Machine learning models are trained on data that are annotated (labeled) by humans. The accuracy of the trained models generally improves with the number of annotated data examples. Yet, annotating takes time, money, and effort. Active learning aims to minimize the costs by determining which exemples are most informative and directing the human labeler to them. Improvements in active learning will lower the costs associated with data annotation and lead to faster implementations of intelligent systems for a range of applications including robotics, speech technology, error and anomaly detection (for example in medicine, financial fraud, and condition-based maintenance of infrastructure), targeted advertising, human-computer interfaces, and bioinformatics.
In traditional active learning approaches, algorithms are limited in the types of information they can acquire, and they often do not provide any rationale to the user as to why a particular exemplar is chosen for annotation. This CAREER project develops a new paradigm dubbed "rich and transparent active learning." This new paradigm opens a communication channel between algorithms and users whereby they can exchange a rich set of queries, answers, and explanations. By using rich feedback from users the algorithms will be able to learn the target concept more economically, reducing the resources required to build an accurate predictive model. By explaining their reasoning, these algorithms will achieve transparency, build trust, and open themselves to scrutiny.
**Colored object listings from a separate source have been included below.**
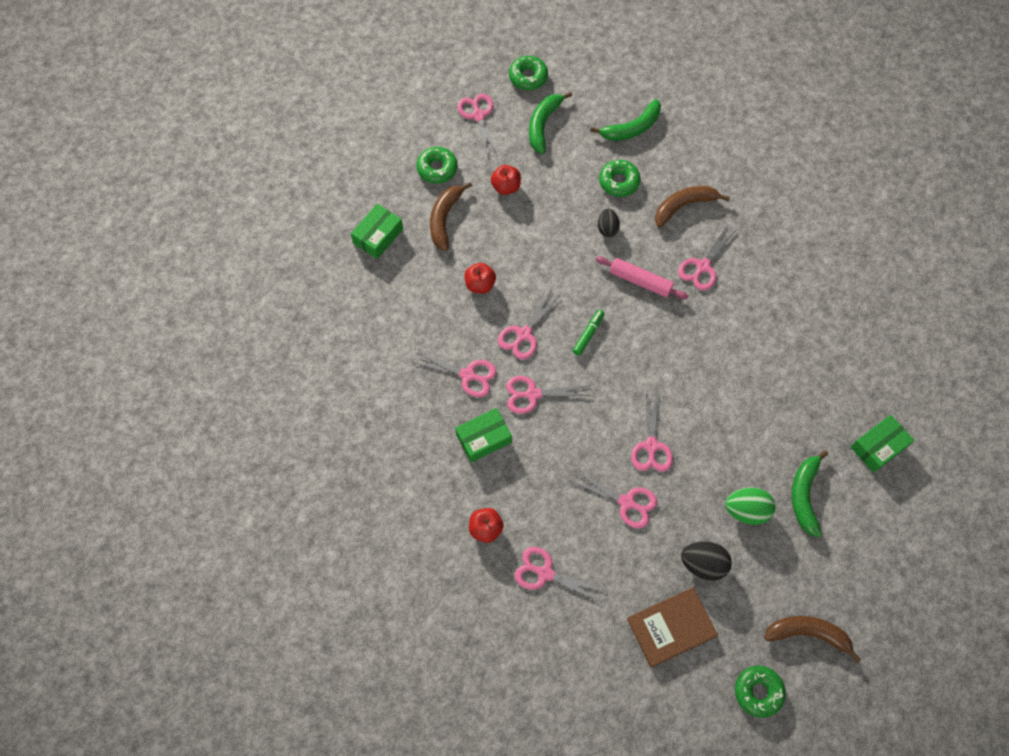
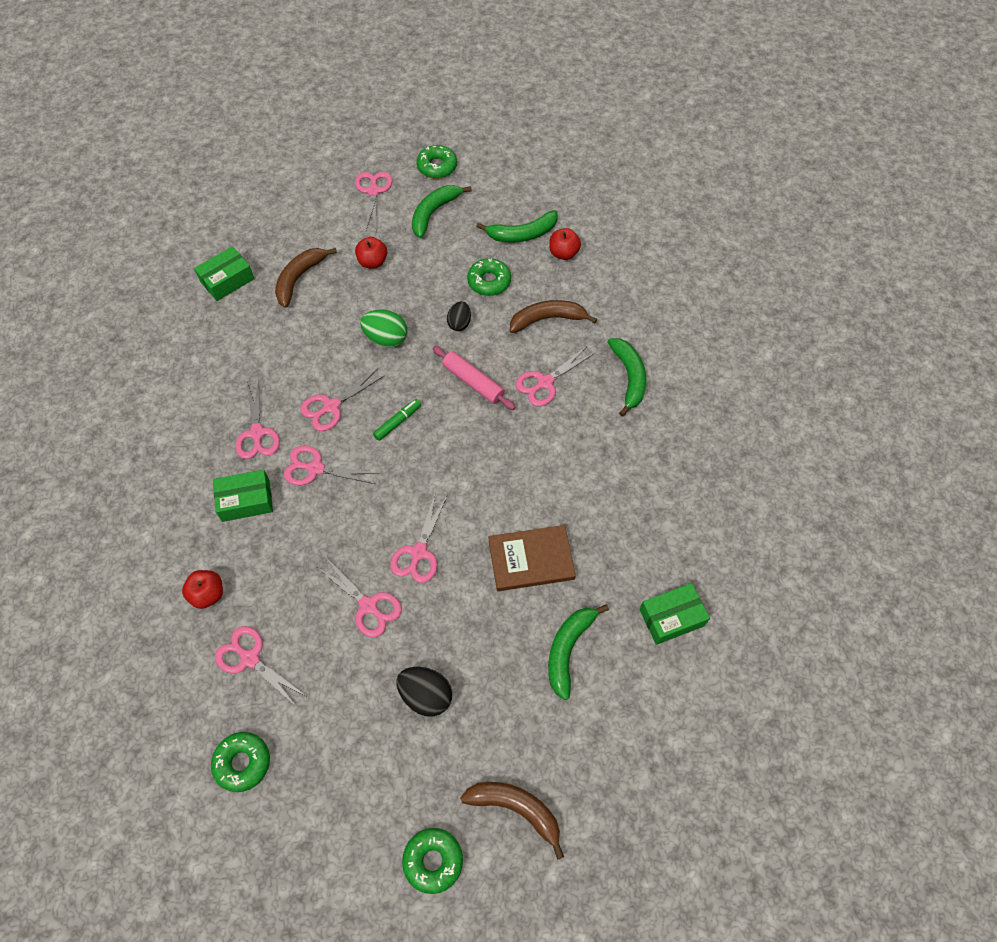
camera: 15 degrees right, 5 degrees down
pink scissors [412,352,496,397] -> pink scissors turned 45 degrees clockwise [235,379,280,459]
green donut [416,147,458,184] -> green donut moved to [211,732,270,792]
red apple [464,263,496,294] -> red apple moved to [549,228,581,260]
brown book [627,587,718,667] -> brown book moved to [488,525,576,591]
green egg [725,487,775,525] -> green egg moved to [360,310,407,348]
none -> green banana [608,338,646,417]

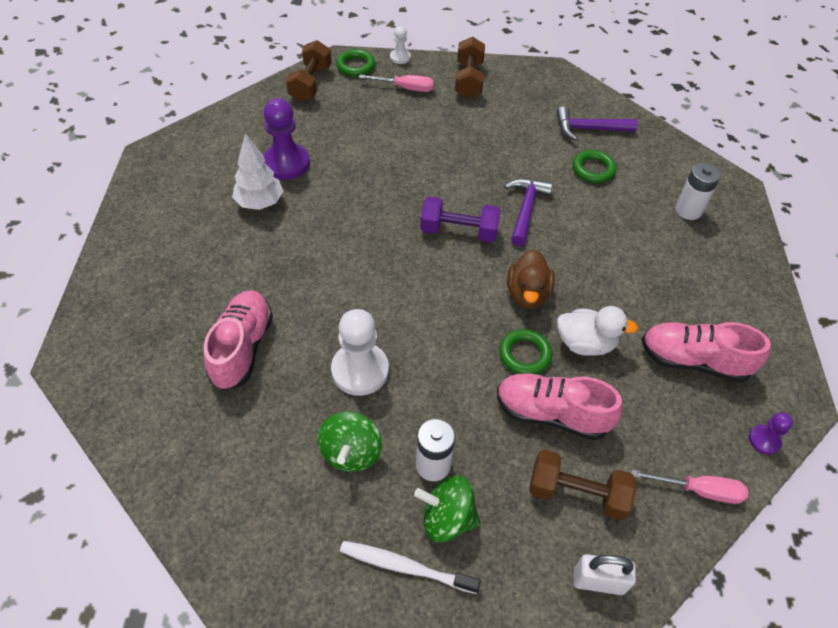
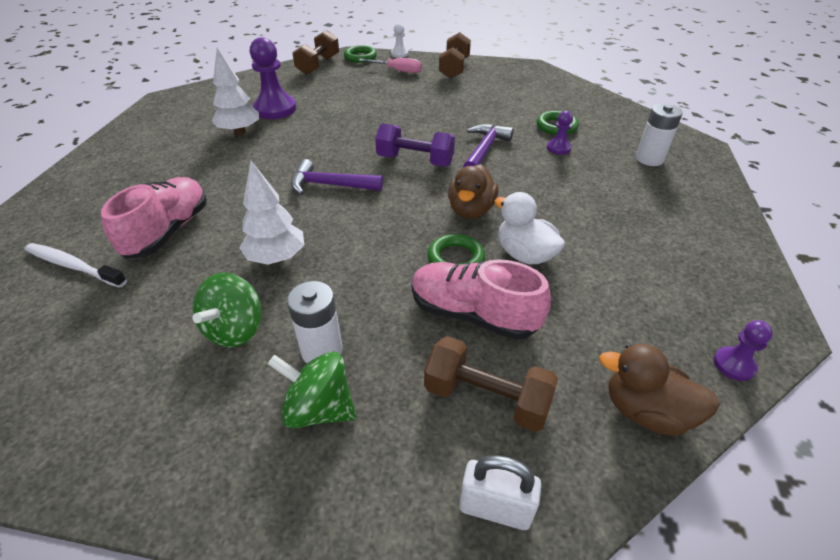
camera: 10 degrees right, 10 degrees down
white pawn [331,309,389,396] -> white tree [239,160,304,265]
white toothbrush [340,541,481,594] -> white toothbrush moved to [25,243,127,288]
purple hammer [557,106,638,141] -> purple hammer moved to [291,159,383,195]
white duck [557,306,638,356] -> white duck turned 150 degrees counterclockwise [494,192,565,265]
pink screwdriver [631,470,748,504] -> brown duck [599,344,720,436]
pink shoe [642,322,771,383] -> none
none -> purple pawn [547,111,573,155]

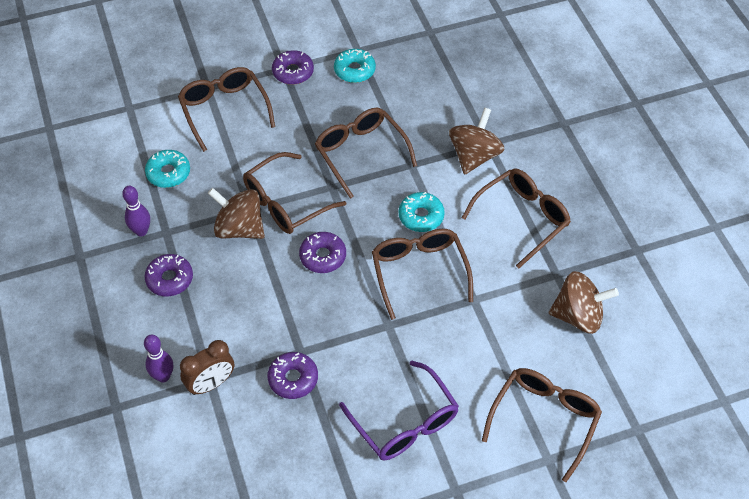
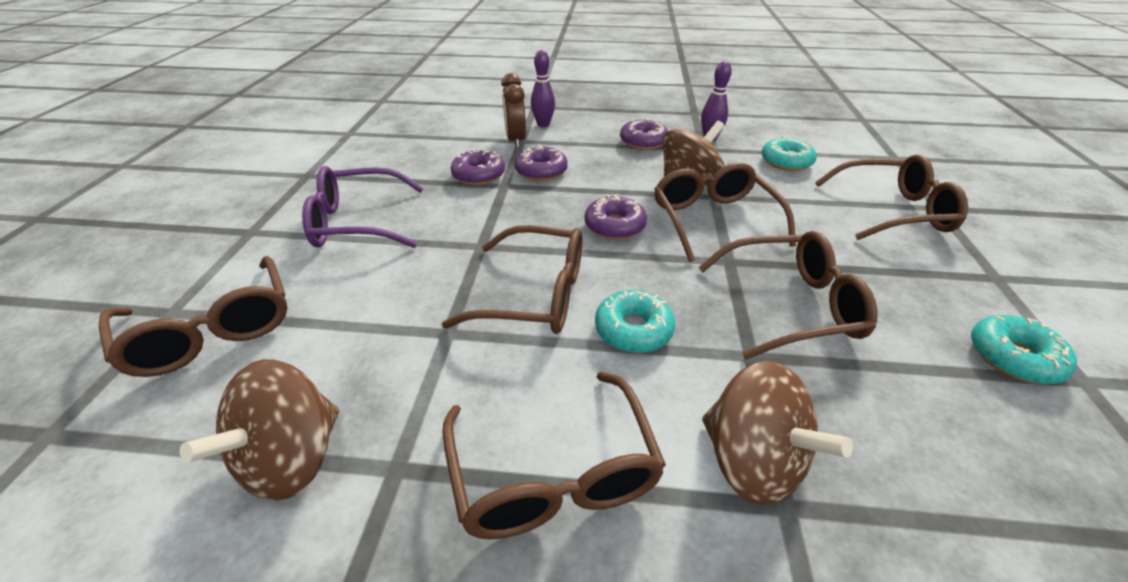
camera: 115 degrees right, 15 degrees down
purple donut [272,50,314,85] -> purple donut moved to [514,145,568,181]

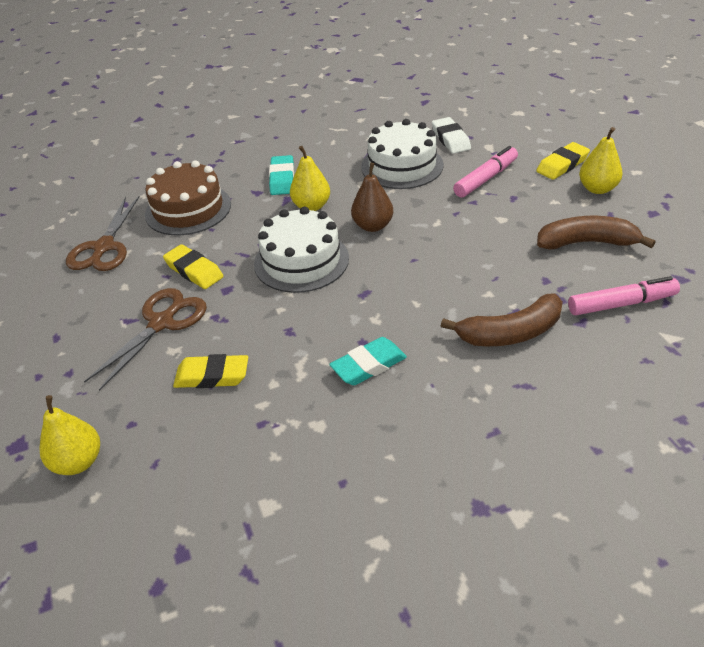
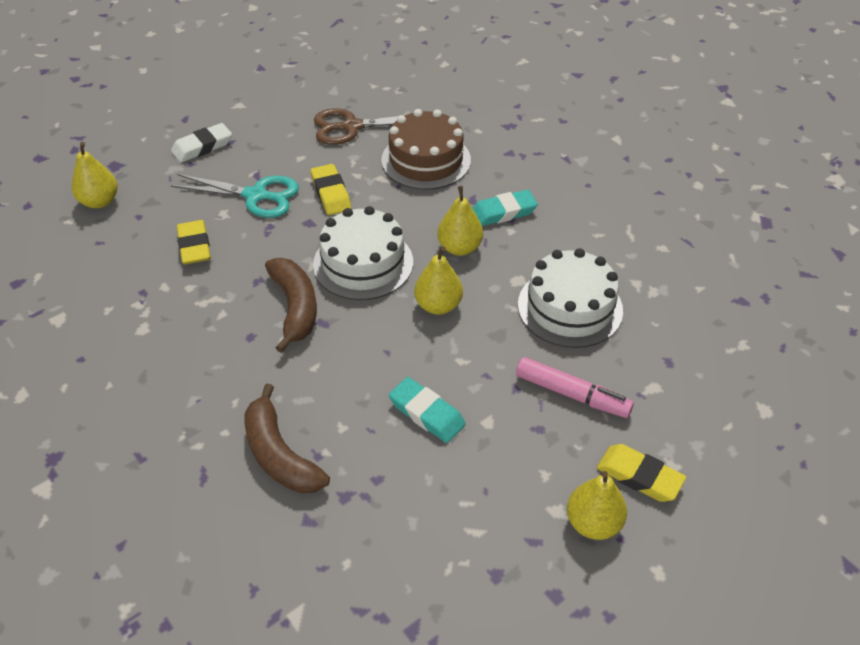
camera: 70 degrees right, 5 degrees up
brown scissors [84,288,207,391] -> turquoise scissors [171,174,299,218]
yellow eraser [163,244,224,289] -> yellow eraser turned 45 degrees counterclockwise [311,164,351,215]
turquoise eraser [329,337,407,385] -> turquoise eraser moved to [389,377,466,443]
brown pear [351,163,393,232] -> yellow pear [414,247,463,315]
white eraser [432,117,471,154] -> white eraser moved to [171,123,232,163]
brown banana [537,216,655,250] -> brown banana moved to [265,258,317,353]
pink marker [568,276,680,315] -> none

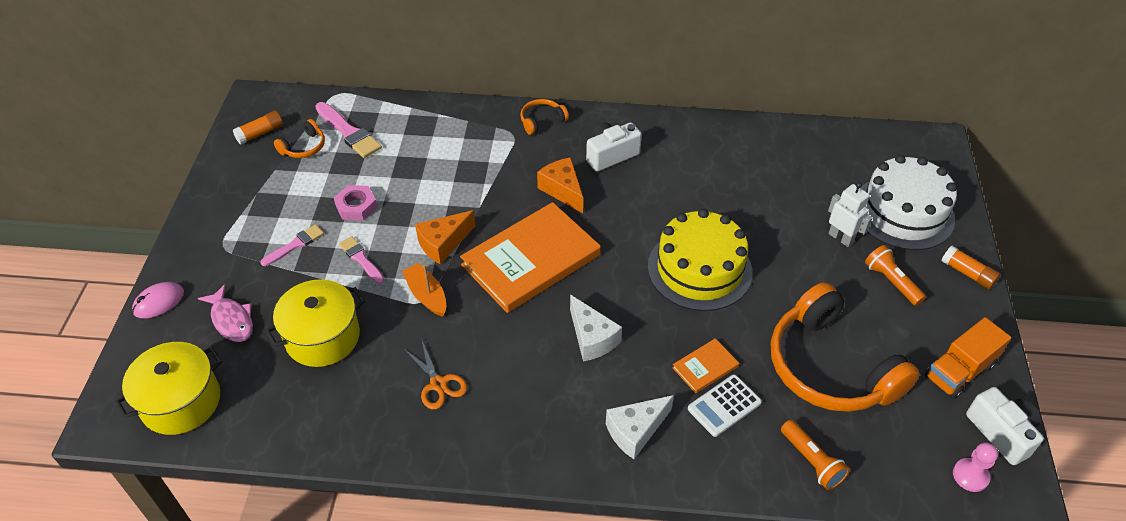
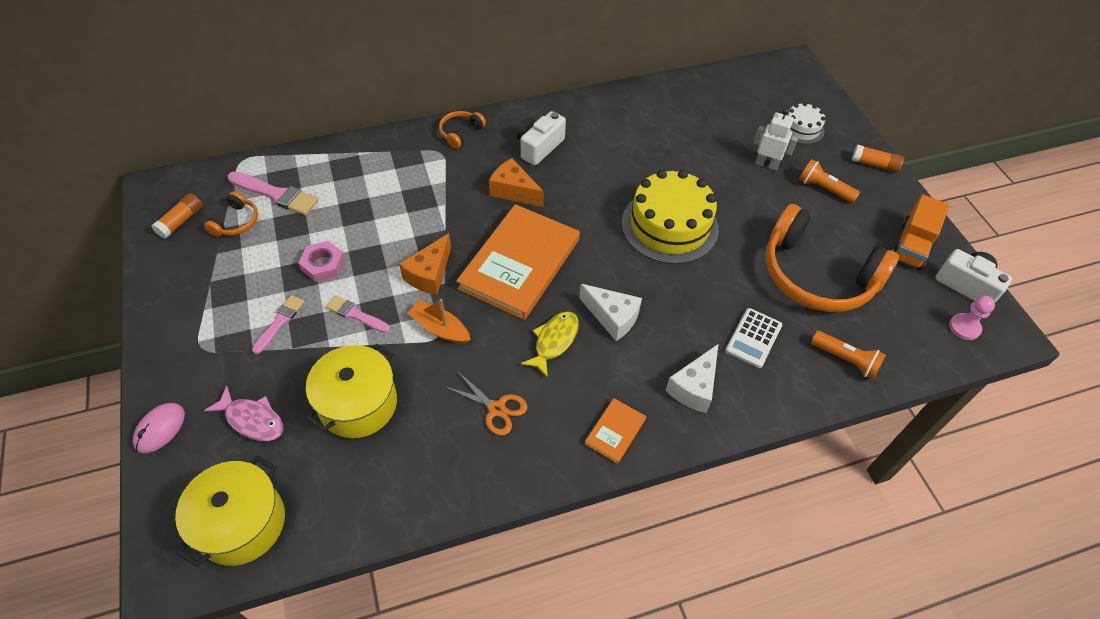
camera: 25 degrees left, 5 degrees up
orange book [672,338,739,393] -> orange book moved to [585,398,646,464]
white cake [861,155,957,250] -> white cake [787,102,826,144], size x0.51
none -> yellow fish [521,311,579,378]

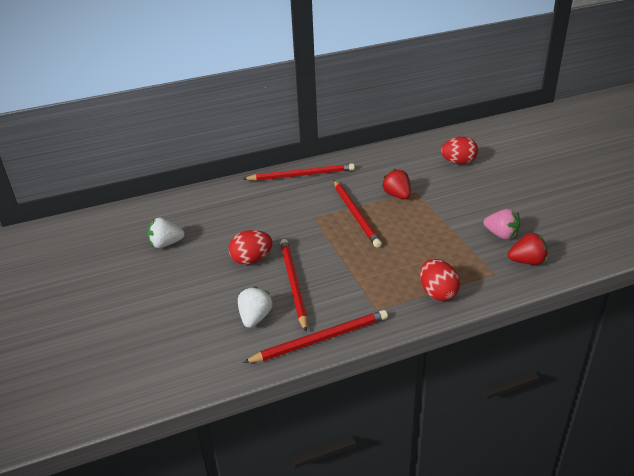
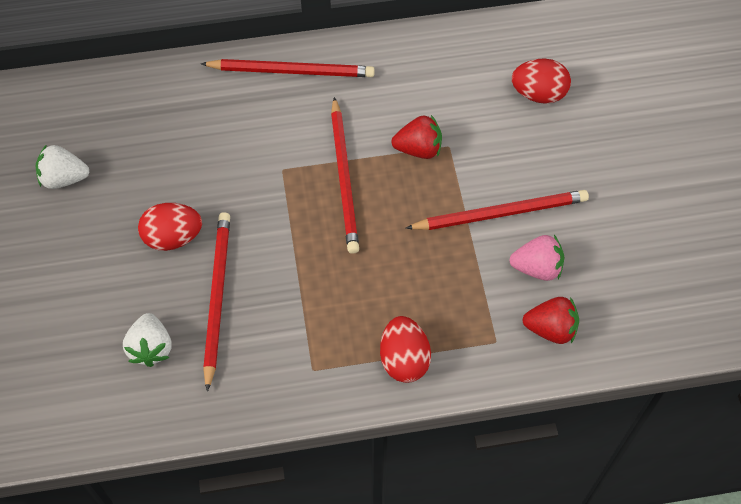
camera: 10 degrees right, 25 degrees up
white strawberry [238,286,273,328] -> white strawberry turned 150 degrees clockwise [123,313,171,367]
red pencil [243,310,388,363] -> red pencil moved to [406,190,589,230]
red strawberry [382,169,411,199] -> red strawberry turned 105 degrees clockwise [391,115,442,159]
pink strawberry [483,209,520,240] -> pink strawberry turned 45 degrees counterclockwise [509,235,564,281]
Towards that end, the project develops methods that allow algorithms to use a rich set of queries for resource-efficient model training, and generate explanations that are informative but not overwhelming for the users. The methods developed build on expected loss minimization, information theory, and principles from human-computer interaction. Approaches are evaluated using publicly available datasets and user studies carried out as part of the project. The project develops case studies on two high-impact real-world problems: detecting fraudulent health-care claims, and identifying patients at risk of disease.
The rich and transparent active learning paradigm provides unique educational opportunities. In contrast to standard machine learning algorithms, operated as black boxes, interactive and transparent machine learning is expected to raise students' interest and motivation for data science. Two PhD and several undergraduate and high school students are being trained under this award. A new graduate course on interactive machine learning is being developed. Finally the PI ensures effective outreach to under-represented groups by partnering with a Chicago public high school whose student population includes 90% minorities.